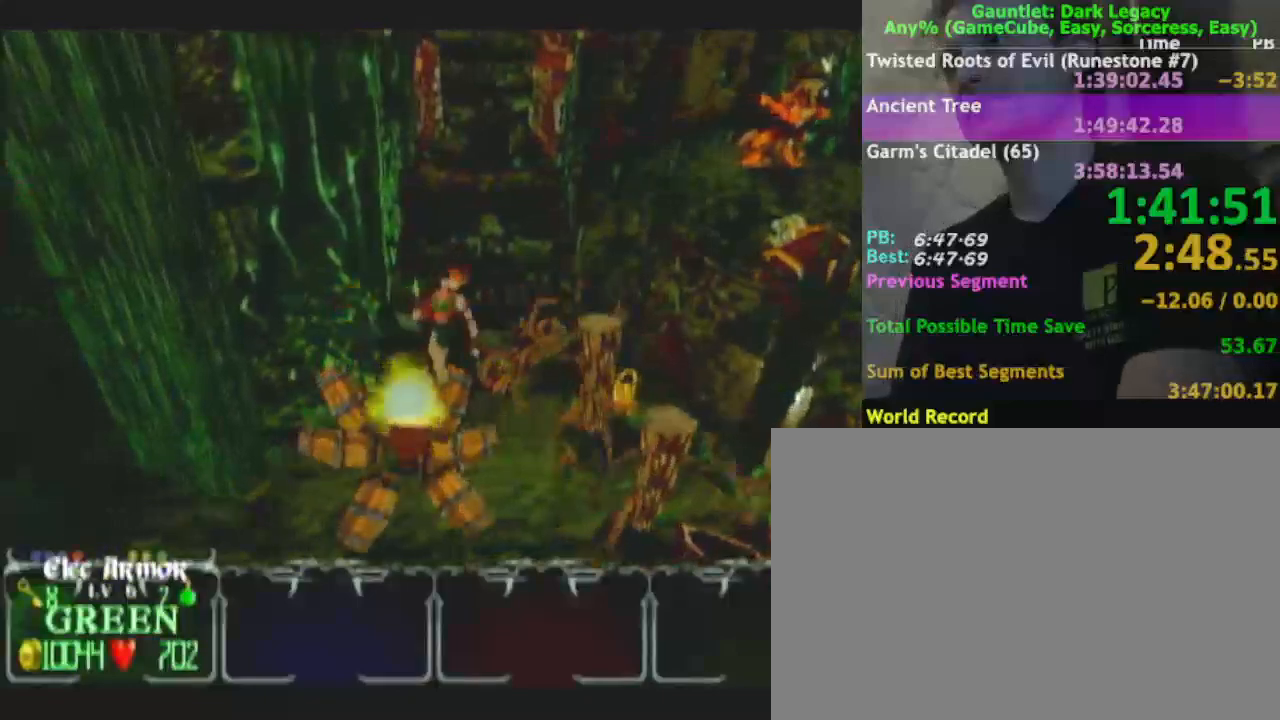
{"dt_ms": 500, "buttons": [], "left_stick": "down", "right_stick": "center", "events": [[217, "left_stick", "down"]]}
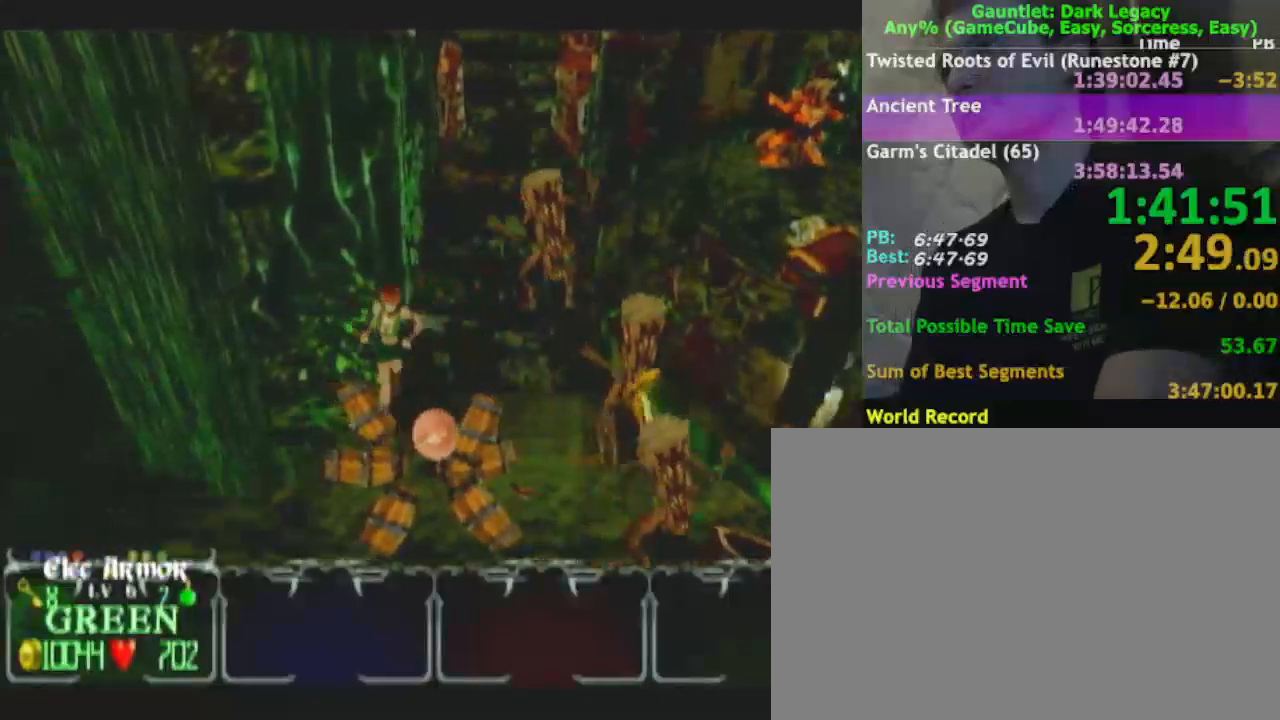
{"dt_ms": 500, "buttons": [], "left_stick": "right", "right_stick": "center", "events": [[33, "left_stick", "down-right"], [133, "left_stick", "right"]]}
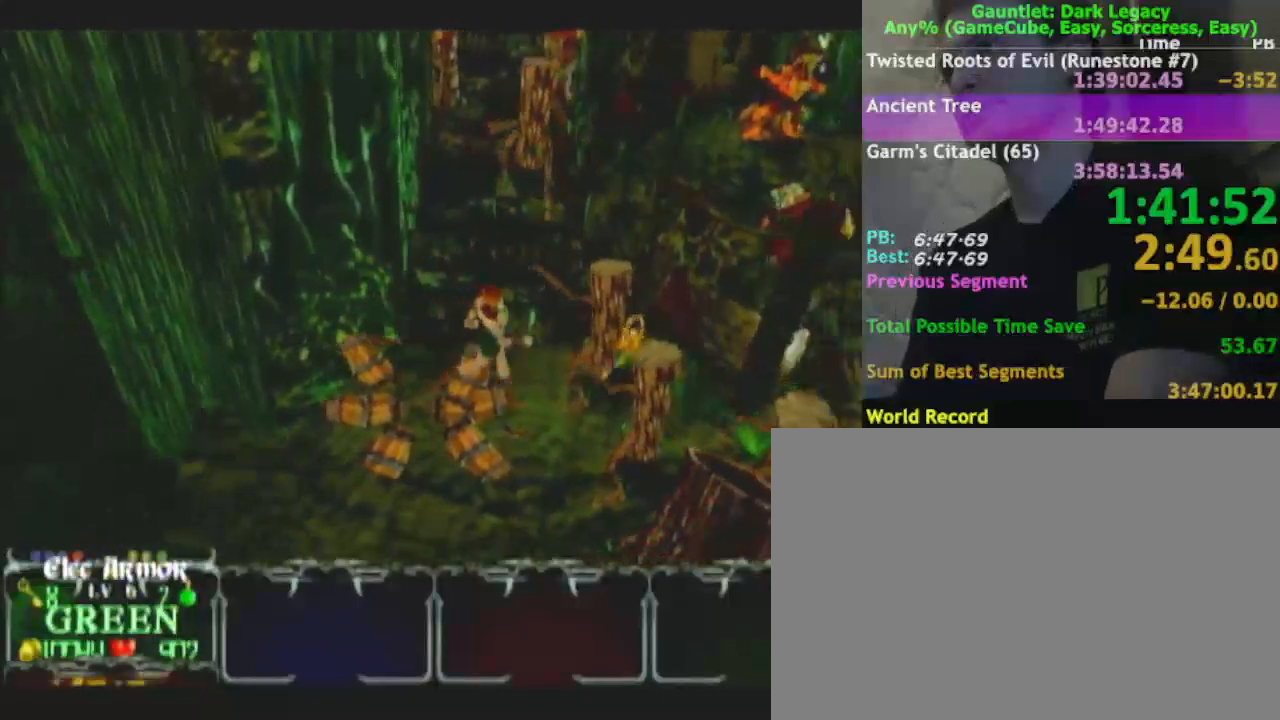
{"dt_ms": 500, "buttons": [], "left_stick": "up-right", "right_stick": "center", "events": [[17, "DPAD_UP", "down"], [83, "DPAD_UP", "up"], [150, "DPAD_UP", "down"], [183, "left_stick", "down-right"], [267, "DPAD_UP", "up"], [467, "left_stick", "up-right"]]}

- **TASK DETAILS**
Omit every picture, then repeat the remaining data exactly as it appears above.

- **WRITTEN ANSWER**
{"dt_ms": 500, "buttons": [], "left_stick": "down", "right_stick": "center", "events": [[217, "left_stick", "down"]]}
{"dt_ms": 500, "buttons": [], "left_stick": "right", "right_stick": "center", "events": [[33, "left_stick", "down-right"], [133, "left_stick", "right"]]}
{"dt_ms": 500, "buttons": [], "left_stick": "up-right", "right_stick": "center", "events": [[17, "DPAD_UP", "down"], [83, "DPAD_UP", "up"], [150, "DPAD_UP", "down"], [183, "left_stick", "down-right"], [267, "DPAD_UP", "up"], [467, "left_stick", "up-right"]]}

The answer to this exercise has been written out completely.